Open Innovation: Tamanho não é documento
“Não precisa ser grande para ser bom” foi a frase dita pelo criador do conceito de “inovação aberta”, Henry Chesbrough, na primeira edição do Open Innovation Seminar, realizada essa semana em São Paulo.
Durante todo o evento, Chesbrough e mais de 400 empresários que participaram do evento reforçaram a importância das redes sociais para a criação de um “ecossistema de inovação” saudável, no qual o processo de inovação apóia-se no envolvimento e integração de profissionais de diferentes setores de uma ou de mais empresas ou entidades.
Diferente do sistema tradicional, que enxerga a inovação como um sistema interno e linear, a inovação aberta, ou open innovation, no termo original em inglês, entende que o processo de inovação é uma atividade difusa.

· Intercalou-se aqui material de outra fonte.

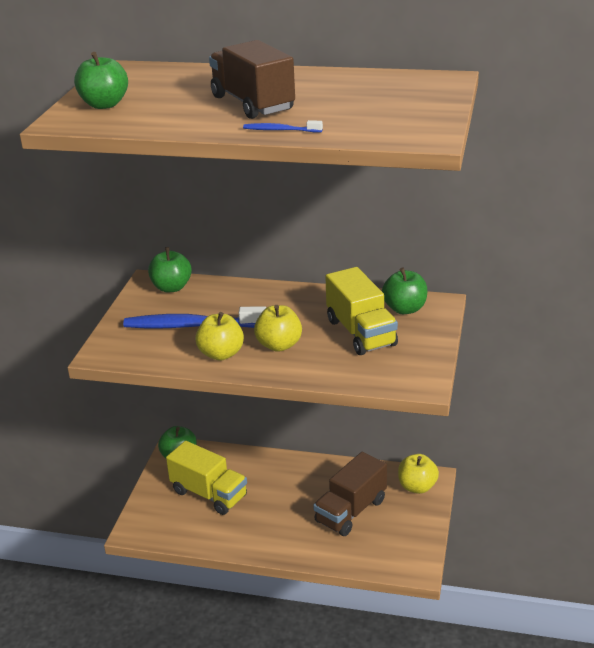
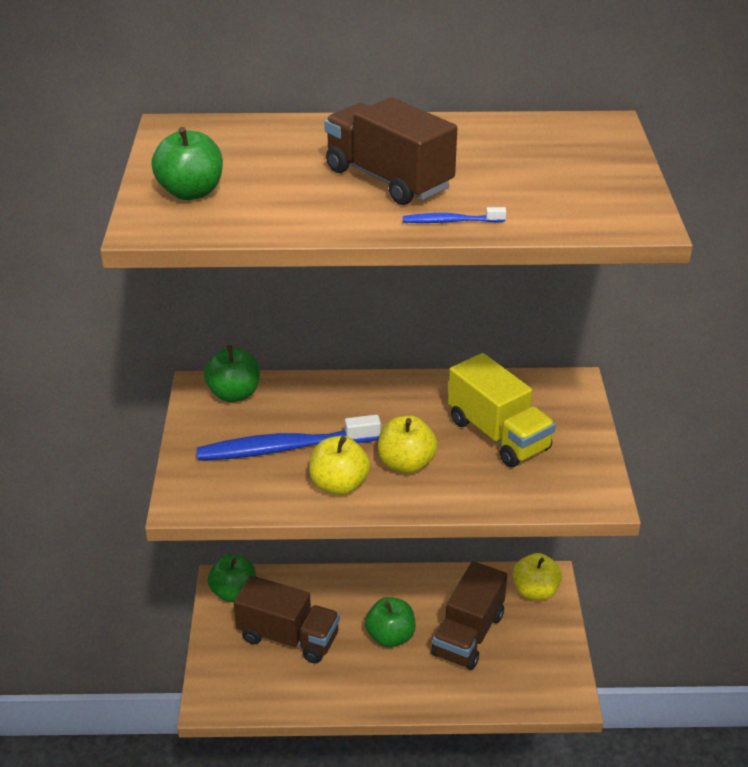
camera: 15 degrees left, 5 degrees up
(209, 494) = (288, 637): yellow truck -> brown truck
(405, 309) = (537, 395): green apple -> green apple (390, 636)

Segundo ele, para criar esse ecossistema é preciso que o processo aceite as idéias e a participação de atores externos.
Dentro desse contexto, pequenas e médias empresas podem se beneficiar das atividades realizadas dentro desse ecossistema, oferecendo produtos ou até mesmo idéias para grandes empresas. Além disso, o conceito dá mais força à idéia de que a inovação dificilmente surgirá nos grandes grupos empresariais, viciados em seus processos e modelos de negócio.